Source material
———
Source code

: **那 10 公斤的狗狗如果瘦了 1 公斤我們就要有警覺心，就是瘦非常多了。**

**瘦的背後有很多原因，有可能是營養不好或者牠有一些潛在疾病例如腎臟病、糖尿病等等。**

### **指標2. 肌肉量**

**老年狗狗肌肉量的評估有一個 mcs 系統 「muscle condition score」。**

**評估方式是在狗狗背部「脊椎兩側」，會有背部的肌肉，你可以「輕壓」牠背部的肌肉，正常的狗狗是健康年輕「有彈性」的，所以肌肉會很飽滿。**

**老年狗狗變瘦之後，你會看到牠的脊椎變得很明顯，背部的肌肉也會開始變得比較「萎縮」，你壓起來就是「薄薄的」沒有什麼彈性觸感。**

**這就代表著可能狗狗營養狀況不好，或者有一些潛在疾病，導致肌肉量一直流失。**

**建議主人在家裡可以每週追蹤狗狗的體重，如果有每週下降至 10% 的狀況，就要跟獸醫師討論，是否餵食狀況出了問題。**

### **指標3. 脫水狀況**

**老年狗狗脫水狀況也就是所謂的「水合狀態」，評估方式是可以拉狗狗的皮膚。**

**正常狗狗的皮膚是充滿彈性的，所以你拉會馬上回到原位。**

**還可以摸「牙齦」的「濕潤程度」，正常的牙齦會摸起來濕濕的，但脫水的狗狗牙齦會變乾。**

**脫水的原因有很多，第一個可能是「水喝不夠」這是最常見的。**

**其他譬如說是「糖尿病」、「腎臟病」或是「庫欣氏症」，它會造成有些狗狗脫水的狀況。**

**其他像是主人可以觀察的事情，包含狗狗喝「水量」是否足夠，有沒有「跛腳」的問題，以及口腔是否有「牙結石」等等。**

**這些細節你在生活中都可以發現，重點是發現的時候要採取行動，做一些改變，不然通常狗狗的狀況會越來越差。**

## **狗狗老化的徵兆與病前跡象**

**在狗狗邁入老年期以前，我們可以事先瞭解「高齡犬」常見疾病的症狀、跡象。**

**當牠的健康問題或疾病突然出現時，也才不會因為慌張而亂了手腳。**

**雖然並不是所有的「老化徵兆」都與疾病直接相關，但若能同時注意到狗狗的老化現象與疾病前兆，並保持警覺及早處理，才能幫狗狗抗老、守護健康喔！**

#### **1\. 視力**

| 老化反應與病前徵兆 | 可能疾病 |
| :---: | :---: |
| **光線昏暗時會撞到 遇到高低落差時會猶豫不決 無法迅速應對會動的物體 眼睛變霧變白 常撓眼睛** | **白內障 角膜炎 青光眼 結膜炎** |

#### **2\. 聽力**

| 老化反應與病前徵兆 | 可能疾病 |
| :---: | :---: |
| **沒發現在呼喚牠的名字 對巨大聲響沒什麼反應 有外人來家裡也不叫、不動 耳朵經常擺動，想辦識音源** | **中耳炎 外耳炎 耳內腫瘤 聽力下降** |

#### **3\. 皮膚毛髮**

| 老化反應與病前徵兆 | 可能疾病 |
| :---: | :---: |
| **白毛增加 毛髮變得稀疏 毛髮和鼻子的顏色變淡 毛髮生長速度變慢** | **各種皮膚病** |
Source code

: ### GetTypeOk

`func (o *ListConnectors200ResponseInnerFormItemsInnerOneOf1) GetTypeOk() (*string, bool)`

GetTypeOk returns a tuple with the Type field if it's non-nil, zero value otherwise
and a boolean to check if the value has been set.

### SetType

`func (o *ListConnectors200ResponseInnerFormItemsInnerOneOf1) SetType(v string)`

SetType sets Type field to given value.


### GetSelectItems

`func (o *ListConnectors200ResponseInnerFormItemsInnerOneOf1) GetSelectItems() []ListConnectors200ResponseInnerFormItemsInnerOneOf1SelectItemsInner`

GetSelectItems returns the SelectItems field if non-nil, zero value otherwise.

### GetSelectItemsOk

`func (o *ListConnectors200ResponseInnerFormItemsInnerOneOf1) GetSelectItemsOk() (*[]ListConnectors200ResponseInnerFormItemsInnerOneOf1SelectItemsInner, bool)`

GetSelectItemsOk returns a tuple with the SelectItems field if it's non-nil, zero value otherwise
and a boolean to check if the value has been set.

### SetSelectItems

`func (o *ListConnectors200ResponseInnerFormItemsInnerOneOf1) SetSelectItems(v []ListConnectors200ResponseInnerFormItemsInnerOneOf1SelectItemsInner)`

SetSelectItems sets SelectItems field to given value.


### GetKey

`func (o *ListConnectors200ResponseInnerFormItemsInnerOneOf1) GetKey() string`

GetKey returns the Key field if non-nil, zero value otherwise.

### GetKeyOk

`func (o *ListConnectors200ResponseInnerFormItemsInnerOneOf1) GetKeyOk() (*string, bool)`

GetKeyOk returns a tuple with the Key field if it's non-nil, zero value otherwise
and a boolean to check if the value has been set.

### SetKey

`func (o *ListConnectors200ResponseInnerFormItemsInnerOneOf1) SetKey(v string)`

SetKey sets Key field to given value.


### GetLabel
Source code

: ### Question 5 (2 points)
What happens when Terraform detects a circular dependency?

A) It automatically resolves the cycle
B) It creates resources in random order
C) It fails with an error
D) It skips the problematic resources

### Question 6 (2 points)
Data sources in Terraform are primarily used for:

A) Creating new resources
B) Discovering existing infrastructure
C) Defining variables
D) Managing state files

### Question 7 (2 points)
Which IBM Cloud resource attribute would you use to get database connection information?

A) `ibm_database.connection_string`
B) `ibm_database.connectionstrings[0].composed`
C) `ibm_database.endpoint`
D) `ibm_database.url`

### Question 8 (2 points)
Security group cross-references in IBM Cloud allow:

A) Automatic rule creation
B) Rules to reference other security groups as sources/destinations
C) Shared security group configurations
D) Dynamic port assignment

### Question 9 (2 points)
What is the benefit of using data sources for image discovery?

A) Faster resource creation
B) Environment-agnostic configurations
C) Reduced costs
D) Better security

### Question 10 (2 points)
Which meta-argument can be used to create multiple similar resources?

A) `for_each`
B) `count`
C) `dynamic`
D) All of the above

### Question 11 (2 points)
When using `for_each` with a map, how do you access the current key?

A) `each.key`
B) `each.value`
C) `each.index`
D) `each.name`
———
Action item
Turn the part of the records that opens with the line containing "### Question 11 (2 points)" and runs to the end of the records into a JSON list of strings. Use one string per line and leave out blank lines.

Response
[
  "### Question 11 (2 points)",
  "When using `for_each` with a map, how do you access the current key?",
  "A) `each.key`",
  "B) `each.value`",
  "C) `each.index`",
  "D) `each.name`"
]